Investigations tell a similar story. Kent has improved outcomes for victims, but it still has an old weakness when cases are closed. In the latest report, HMICFRS says there was effective supervision in finalising crimes in only 49 of 73 cases reviewed. It also says the force should improve how it supervises investigations, especially when closing cases, and should make sure the correct outcome is recorded. That matters because justice is not just about whether a case is worked hard; it is also about whether it is finalised properly, transparently and lawfully.

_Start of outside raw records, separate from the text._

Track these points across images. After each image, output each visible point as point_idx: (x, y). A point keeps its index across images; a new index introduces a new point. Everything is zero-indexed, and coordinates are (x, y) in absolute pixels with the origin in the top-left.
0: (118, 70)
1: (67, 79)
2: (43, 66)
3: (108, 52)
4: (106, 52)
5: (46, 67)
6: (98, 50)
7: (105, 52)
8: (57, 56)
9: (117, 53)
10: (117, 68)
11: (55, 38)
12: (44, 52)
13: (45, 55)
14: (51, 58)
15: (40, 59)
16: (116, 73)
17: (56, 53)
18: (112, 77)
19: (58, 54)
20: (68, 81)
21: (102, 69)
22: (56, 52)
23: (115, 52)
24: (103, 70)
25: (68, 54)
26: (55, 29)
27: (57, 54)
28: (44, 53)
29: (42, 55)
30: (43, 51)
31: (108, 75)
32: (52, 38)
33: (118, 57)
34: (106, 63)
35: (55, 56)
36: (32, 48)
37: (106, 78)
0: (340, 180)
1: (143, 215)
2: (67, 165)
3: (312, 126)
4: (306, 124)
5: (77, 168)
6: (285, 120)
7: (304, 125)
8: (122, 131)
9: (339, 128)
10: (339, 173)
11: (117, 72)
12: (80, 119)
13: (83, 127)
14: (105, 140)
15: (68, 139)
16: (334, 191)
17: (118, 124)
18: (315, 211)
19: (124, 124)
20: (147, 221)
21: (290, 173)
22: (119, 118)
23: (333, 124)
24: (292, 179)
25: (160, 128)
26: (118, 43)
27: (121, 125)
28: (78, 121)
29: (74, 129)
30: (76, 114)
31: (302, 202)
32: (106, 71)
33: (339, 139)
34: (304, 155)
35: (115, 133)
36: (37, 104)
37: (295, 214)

Response policing is better than it was, but still not tidy. In the 2023–25 report, Kent answered only 69.4 percent of 999 calls within 10 seconds, well below the 90 percent standard, and 33.4 percent of non-emergency 101 calls were being abandoned. In the new report, Kent answered 93.6 percent of 999 calls within 10 seconds, above the national standard, and HMICFRS says non-emergency performance has improved as well. But the force still was not attending incidents quickly enough in too many cases. In the quality service review, 28 of 39 incidents were attended within the required time, meaning 11 were not. So Kent has got better at answering the phone, but it is still too often late getting through the door.

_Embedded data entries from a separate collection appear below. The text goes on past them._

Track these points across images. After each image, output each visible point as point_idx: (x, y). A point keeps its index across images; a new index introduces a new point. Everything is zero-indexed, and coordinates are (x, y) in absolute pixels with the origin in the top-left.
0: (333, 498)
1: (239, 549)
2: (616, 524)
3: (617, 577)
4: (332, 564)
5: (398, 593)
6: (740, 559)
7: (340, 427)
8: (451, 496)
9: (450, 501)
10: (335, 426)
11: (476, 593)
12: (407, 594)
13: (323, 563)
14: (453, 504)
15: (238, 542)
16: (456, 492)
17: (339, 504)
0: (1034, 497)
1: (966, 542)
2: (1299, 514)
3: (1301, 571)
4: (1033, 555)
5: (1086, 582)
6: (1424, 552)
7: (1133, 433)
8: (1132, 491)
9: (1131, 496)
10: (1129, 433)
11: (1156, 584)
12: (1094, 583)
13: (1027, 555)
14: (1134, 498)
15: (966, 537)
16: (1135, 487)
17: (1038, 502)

Now for the good, because there is some, and pretending otherwise would be as lazy as pretending the ugly bits do not matter. HMICFRS says Kent has strengthened how it responds to the public and investigates crime since the last inspection. It says the force has improved how it attracts, develops and retains its workforce, rating that area outstanding. It also says positive outcomes for victim-based crime reached 12.4 percent in the year ending 30 June 2025, slightly above the England and Wales median of 12.2 percent. That is real progress, not decorative spin.

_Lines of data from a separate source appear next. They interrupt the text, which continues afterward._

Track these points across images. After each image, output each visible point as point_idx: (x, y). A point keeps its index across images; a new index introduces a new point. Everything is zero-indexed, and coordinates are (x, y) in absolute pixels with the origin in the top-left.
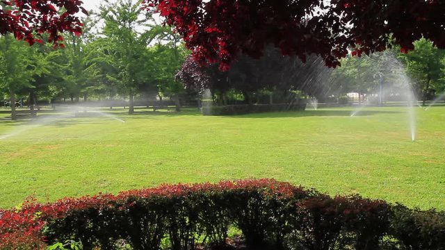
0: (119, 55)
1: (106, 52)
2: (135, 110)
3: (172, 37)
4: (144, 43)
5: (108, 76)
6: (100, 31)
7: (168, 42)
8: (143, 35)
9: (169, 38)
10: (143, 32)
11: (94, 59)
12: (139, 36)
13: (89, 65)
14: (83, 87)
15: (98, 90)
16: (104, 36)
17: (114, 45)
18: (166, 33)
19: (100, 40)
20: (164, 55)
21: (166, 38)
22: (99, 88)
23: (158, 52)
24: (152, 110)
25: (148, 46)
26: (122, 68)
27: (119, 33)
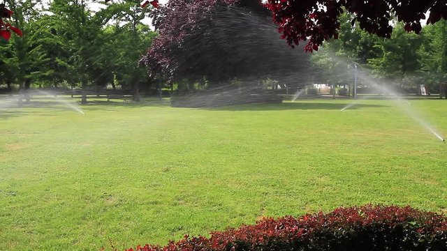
0: (69, 37)
1: (53, 31)
2: (88, 100)
3: (131, 18)
4: (99, 23)
5: (58, 60)
6: (47, 7)
7: (127, 23)
8: (98, 14)
9: (127, 19)
10: (98, 10)
11: (40, 40)
12: (93, 14)
13: (35, 46)
14: (28, 73)
15: (44, 76)
16: (50, 14)
17: (64, 23)
18: (124, 13)
19: (47, 17)
20: (123, 38)
21: (124, 18)
22: (47, 74)
23: (115, 34)
24: (106, 100)
25: (104, 27)
26: (74, 51)
27: (70, 10)
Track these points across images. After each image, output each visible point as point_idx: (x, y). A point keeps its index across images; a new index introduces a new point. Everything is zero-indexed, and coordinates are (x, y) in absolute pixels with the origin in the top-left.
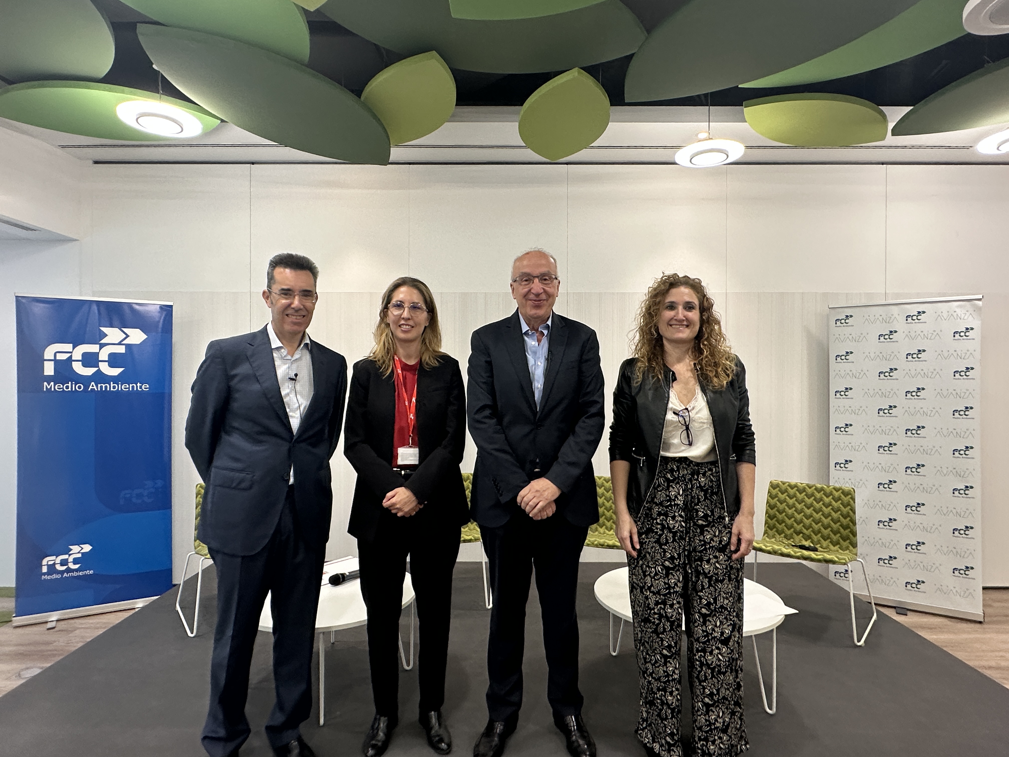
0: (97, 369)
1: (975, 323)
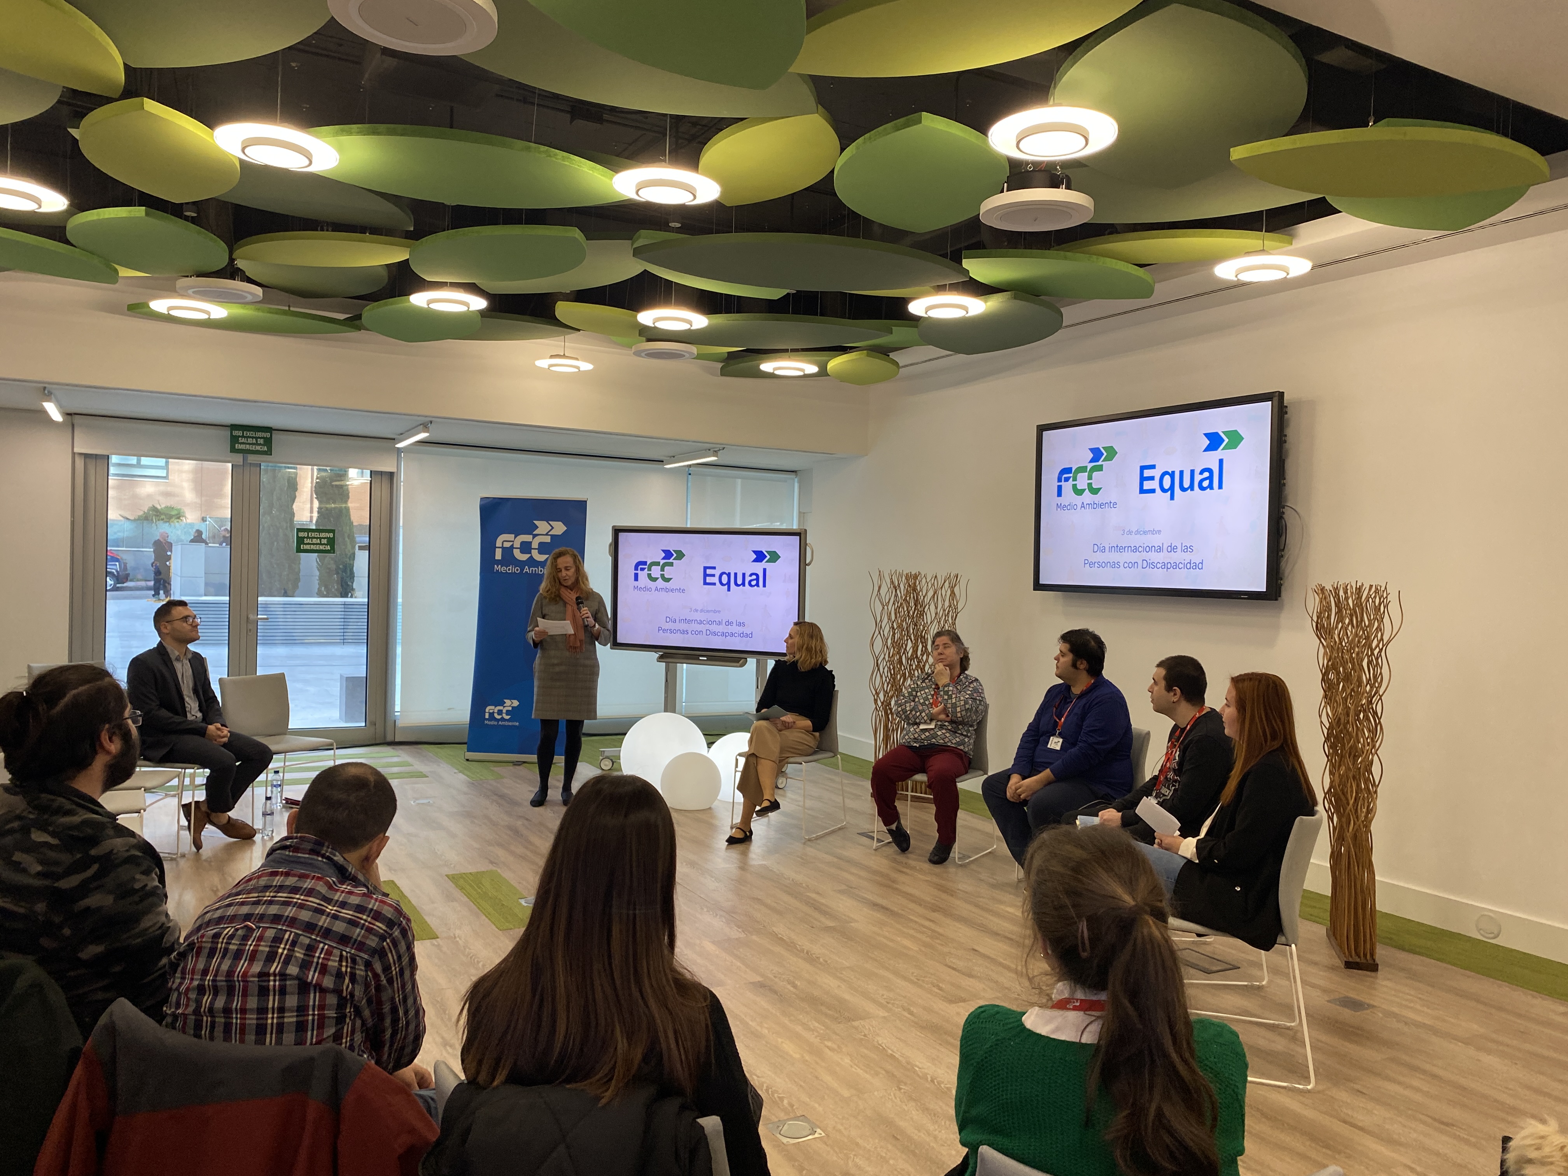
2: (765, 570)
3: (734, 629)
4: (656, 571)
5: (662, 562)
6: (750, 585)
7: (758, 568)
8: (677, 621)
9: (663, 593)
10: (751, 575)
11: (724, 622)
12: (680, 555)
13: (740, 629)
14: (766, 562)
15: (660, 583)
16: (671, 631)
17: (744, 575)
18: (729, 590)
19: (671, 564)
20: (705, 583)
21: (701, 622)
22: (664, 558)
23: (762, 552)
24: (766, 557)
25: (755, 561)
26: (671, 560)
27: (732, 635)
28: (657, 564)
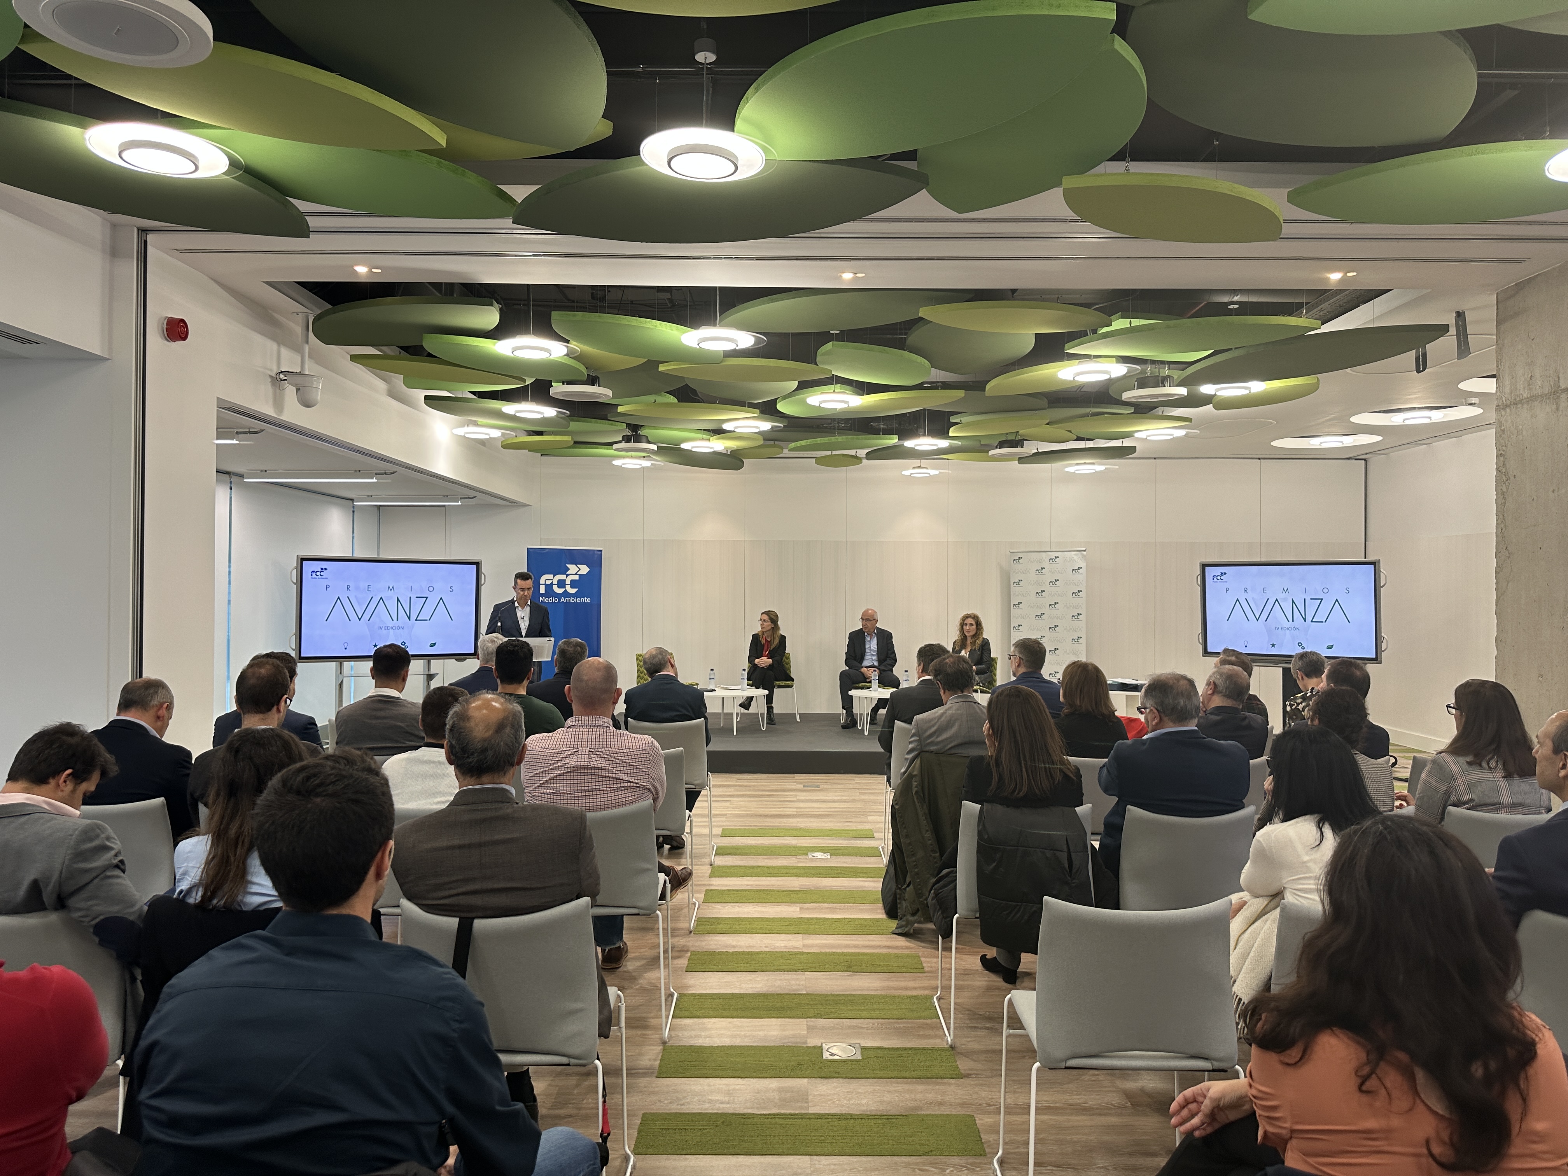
0: (564, 589)
1: (1083, 565)
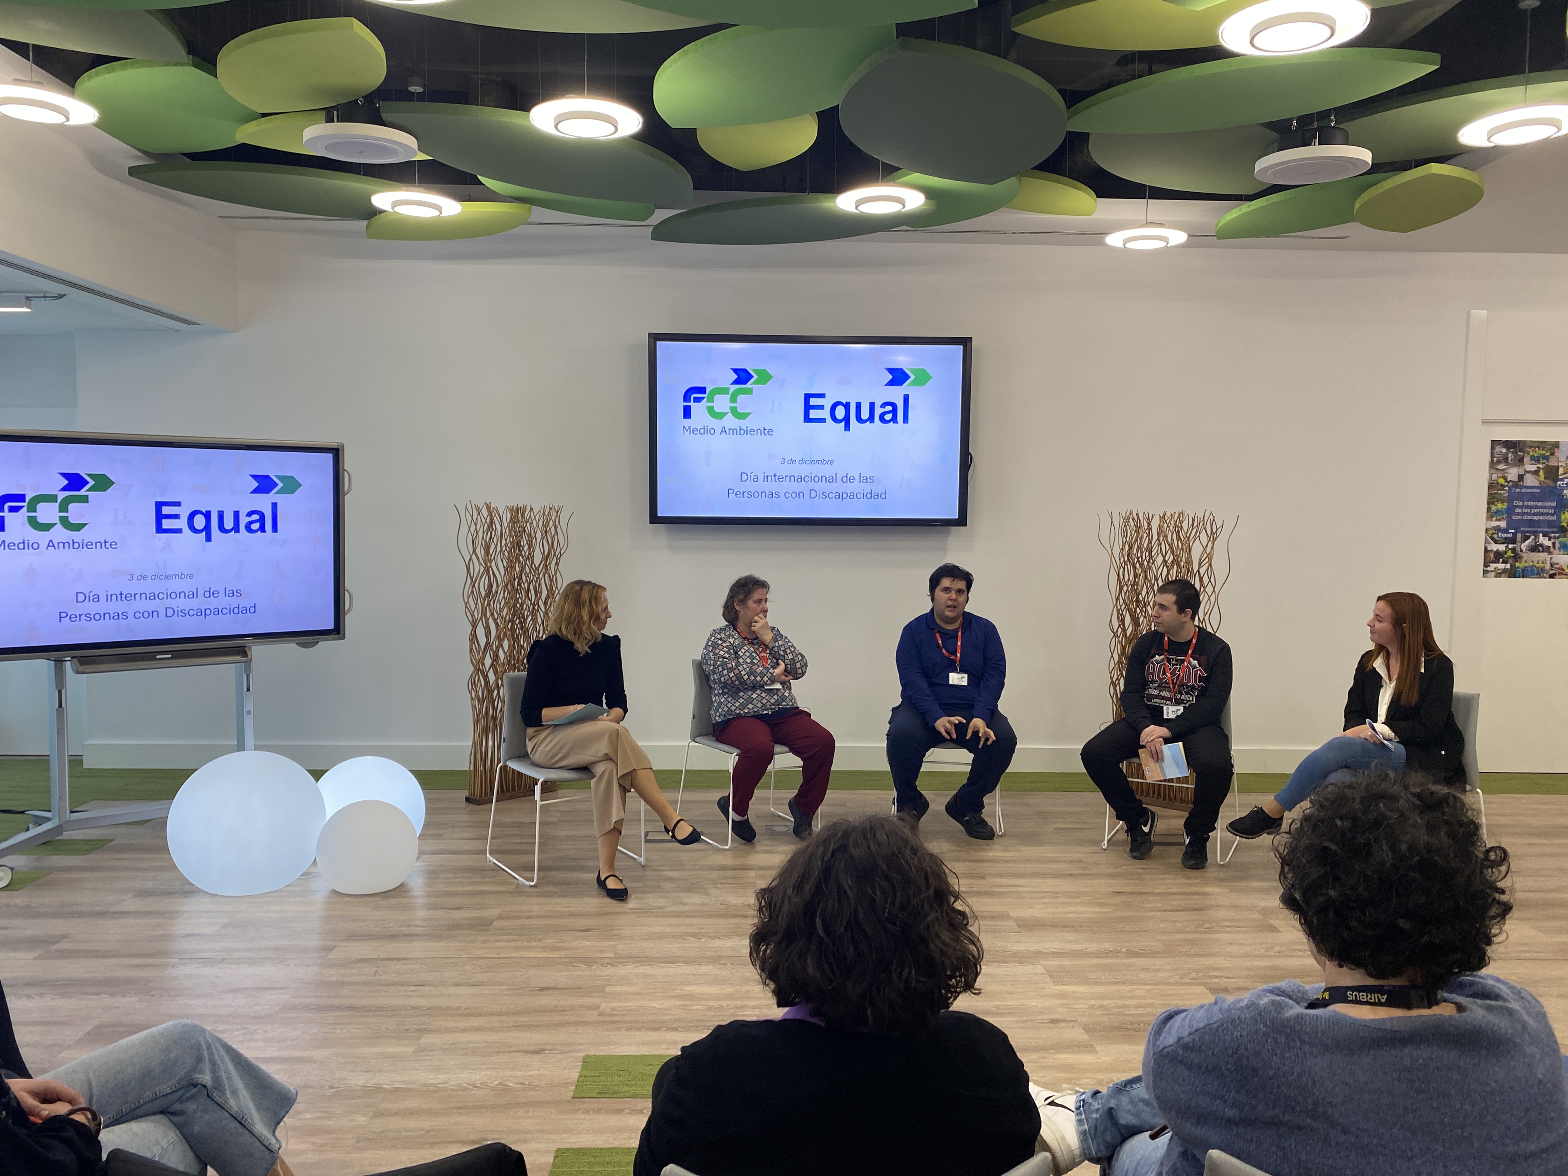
2: (275, 505)
3: (222, 601)
4: (47, 513)
5: (62, 495)
6: (248, 528)
7: (263, 503)
8: (103, 598)
9: (69, 552)
10: (250, 514)
11: (200, 593)
12: (103, 483)
13: (234, 602)
14: (276, 493)
15: (59, 533)
16: (89, 617)
17: (237, 515)
18: (209, 539)
19: (85, 499)
20: (160, 529)
21: (155, 596)
22: (64, 489)
23: (267, 477)
24: (276, 485)
25: (255, 491)
26: (83, 492)
27: (218, 612)
28: (52, 499)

The force also retains strengths that should not be airbrushed away. The earlier report found the overwhelming majority of recorded grounds for stop and search were reasonable, while the later report says the force is using stop and search powers well and had a linked find rate of 33.1 percent in the year ending 31 March 2025, above the typical range nationally. The earlier report also praised neighbourhood policing, partnership problem-solving and crime prevention. So this is not a force with nothing going for it. It is a force with genuine operational strengths and measurable progress in some important areas.
But that is also why the hardest questions matter. A force can improve its call handling, support its staff better and still have a deep legitimacy problem if it cannot convincingly explain how fairly it uses power. Kent Police is entitled to say it has improved. It is not entitled to pretend that settles the argument. Because the central question in this report is not whether Kent has got better at some things. It plainly has. The central question is whether Kent can yet reassure the public that its use of force is recorded properly, scrutinised properly and used fairly across racial lines. On the watchdog’s own findings, that answer is still not good enough.